Request: Copy all lines holding the word "Оксмана" from the entries.

Provided records:
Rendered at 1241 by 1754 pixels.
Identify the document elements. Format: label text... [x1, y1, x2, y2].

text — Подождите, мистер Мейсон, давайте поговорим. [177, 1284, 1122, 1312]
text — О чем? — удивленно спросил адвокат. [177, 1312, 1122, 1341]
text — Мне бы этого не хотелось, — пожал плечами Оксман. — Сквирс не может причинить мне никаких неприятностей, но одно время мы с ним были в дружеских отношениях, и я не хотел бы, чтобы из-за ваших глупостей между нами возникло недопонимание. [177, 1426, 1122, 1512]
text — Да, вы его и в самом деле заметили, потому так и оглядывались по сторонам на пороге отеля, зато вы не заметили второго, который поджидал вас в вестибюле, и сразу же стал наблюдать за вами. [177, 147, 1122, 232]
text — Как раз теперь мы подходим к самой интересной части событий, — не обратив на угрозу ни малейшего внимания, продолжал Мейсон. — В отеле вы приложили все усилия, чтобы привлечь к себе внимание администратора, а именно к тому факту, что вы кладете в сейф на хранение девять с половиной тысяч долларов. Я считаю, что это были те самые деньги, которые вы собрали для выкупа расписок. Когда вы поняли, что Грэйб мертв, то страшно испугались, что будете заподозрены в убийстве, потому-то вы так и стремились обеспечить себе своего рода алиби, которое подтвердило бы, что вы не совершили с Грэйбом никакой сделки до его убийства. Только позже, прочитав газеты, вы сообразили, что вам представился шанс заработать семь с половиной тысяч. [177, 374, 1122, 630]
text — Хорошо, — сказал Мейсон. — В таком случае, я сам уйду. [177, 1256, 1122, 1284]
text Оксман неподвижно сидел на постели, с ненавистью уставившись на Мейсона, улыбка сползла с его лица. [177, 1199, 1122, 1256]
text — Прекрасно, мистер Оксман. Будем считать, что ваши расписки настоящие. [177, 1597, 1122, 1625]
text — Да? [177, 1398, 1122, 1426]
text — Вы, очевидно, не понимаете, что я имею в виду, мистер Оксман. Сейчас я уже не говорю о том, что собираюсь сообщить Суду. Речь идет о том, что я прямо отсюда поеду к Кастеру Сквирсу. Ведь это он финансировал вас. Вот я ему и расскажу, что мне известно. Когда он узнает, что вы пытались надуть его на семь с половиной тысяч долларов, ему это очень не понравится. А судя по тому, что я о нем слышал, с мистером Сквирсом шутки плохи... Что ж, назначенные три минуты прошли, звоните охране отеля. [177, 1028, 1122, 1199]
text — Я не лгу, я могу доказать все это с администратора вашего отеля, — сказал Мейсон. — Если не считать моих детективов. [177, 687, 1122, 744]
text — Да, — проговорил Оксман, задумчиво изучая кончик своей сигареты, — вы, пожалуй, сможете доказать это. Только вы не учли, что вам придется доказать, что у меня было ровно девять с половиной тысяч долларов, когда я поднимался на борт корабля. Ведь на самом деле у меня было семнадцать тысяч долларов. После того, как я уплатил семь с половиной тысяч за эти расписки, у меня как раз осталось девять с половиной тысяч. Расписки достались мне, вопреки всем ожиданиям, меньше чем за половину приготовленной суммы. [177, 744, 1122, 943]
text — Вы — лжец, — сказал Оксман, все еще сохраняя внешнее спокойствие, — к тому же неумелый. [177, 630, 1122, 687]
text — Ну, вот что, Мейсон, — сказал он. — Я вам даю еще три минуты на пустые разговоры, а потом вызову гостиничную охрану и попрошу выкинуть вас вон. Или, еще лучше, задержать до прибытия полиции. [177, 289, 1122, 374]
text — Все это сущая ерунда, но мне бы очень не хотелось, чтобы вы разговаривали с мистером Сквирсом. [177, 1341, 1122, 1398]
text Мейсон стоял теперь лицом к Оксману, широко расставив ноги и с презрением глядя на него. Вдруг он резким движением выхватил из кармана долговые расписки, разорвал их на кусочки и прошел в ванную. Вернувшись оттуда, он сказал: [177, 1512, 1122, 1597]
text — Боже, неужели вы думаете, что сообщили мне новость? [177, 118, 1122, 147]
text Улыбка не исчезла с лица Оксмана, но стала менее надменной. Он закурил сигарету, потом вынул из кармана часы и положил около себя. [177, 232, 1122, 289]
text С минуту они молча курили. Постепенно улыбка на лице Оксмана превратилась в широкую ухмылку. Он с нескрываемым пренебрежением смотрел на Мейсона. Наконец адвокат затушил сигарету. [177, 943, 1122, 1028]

Written response:
text Улыбка не исчезла с лица Оксмана, но стала менее надменной. Он закурил сигарету, потом вынул из кармана часы и положил около себя. [177, 232, 1122, 289]
text С минуту они молча курили. Постепенно улыбка на лице Оксмана превратилась в широкую ухмылку. Он с нескрываемым пренебрежением смотрел на Мейсона. Наконец адвокат затушил сигарету. [177, 943, 1122, 1028]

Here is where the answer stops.